When people think of agile or lean practices, they almost always think of getting rid of things. Doing less things.
- Less documentation
- Less process
- Less requirements gathering
- Less governance
- Less accountability
- Less management
Leaning up does mean trimming the fat, so in many organizations, that characterization isn’t inaccurate. You tend to get rid of the 100 page requirements document. The team self directs as opposed to a manager handing out work to individuals. Steps in a process that exist entirely out of self-defense but add no value and impede its delivery tend to get chucked. Agile teams tend to need less direct oversight and management. And so on.
This is true assuming an organization has a lot of non-value added activities in these areas. If the goal is to deliver value often and quickly, you get rid of the stuff that doesn’t help you do that.
However, you also add the stuff that helps you do that.
For instance, being agile doesn’t mean you have less documentation – it means you have exactly the documentation that provides value, and you produce it when it will be the most valuable. Some organizations might already do very little or no documentation, but an agile organization will identify where that might help deliver value and, if it does, they produce it.
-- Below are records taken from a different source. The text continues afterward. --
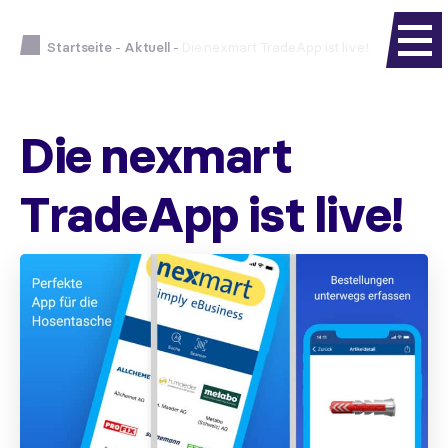
Startseite
-
Aktuell
-
Die nexmart TradeApp ist live!
Die nexmart
TradeApp ist live!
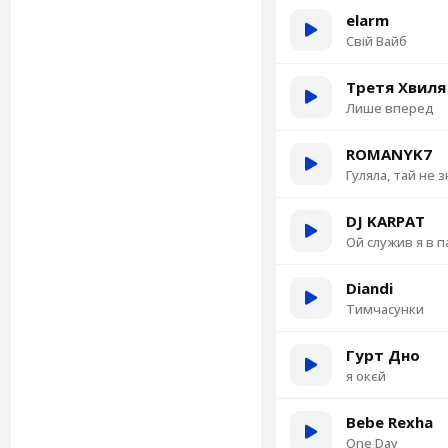
elarm
Свій Вайб
Третя Хвиля
Лише вперед
ROMANYK7
Гуляла, тай не 
DJ KARPAT
Ой служив я в п
Diandi
Тимчасунки
Гурт Дно
я окєй
Bebe Rexha
One Day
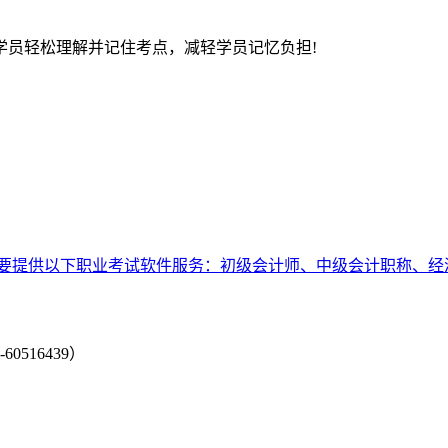
学员轻松理解并记住考点，减轻学员记忆负担!
要提供以下职业考试软件服务：初级会计师、中级会计职称、经
-60516439）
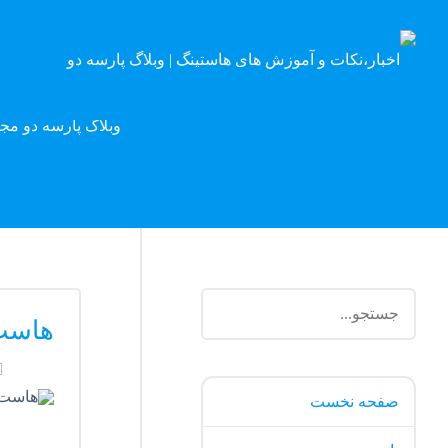
وبلاگ پارسه دو مج
هاست
صفحه نخست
Being agile doesn’t mean you don’t gather requirements up front – it means you gather exactly what you need at the time, and you get it exactly when it will add the most value (i.e. when you’re ready to work on something). Otherwise, you don’t. Some organizations might do very little requirements gathering. In fact, the introduction of acceptance criteria – a common agile practice – is often a new addition to most organizations.
Sometimes, the best way to enhance the delivery of value is to remove layers of process that don’t really help, but it can also mean adding processes where there were none before, if and only if that process will enhance your ability to deliver value.
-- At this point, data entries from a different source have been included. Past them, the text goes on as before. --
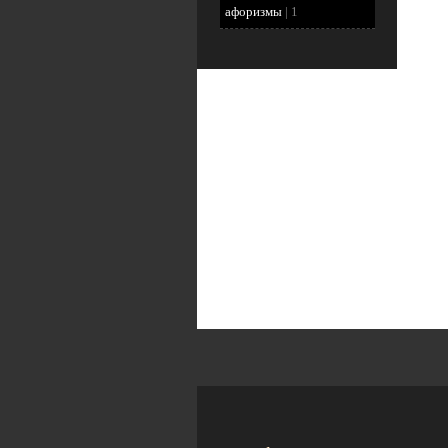
афоризмы
|
1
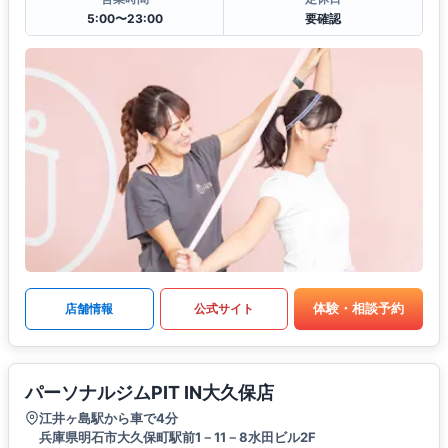
5:00〜23:00
要確認
体験・相談予約
店舗情報
公式サイト
パーソナルジムPIT IN大久保店
江井ヶ島駅から車で4分
兵庫県明石市大久保町駅前1－11－8水田ビル2F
Sometimes, becoming more agile means removing layers of management or the impact of management. Sometimes, it means much more engaged management. Sometimes, both.
The idea that becoming agile always means less of these traditional elements is a shallow one that is only a hair away from being a harmful myth about agility. Agility means less of these traditional elements that impede the rapid and frequent delivery of value, and Gaia knows there’s a lot of that out there that needs to go, but it’s borderline crazy to assume these elements are inherently bad, and increasing agility just means getting rid of them.
Depending on the organization, agility sometimes means more documentation, more detailed requirements, more governance, more design, more process, more management. It’s about removing the roadblocks, but also improving the road quality and safety so you can increase the speed limit. It’s about removing impediments to value delivery, but it’s also about adding things that enable value delivery. It’s not just destructive, it’s also constructive.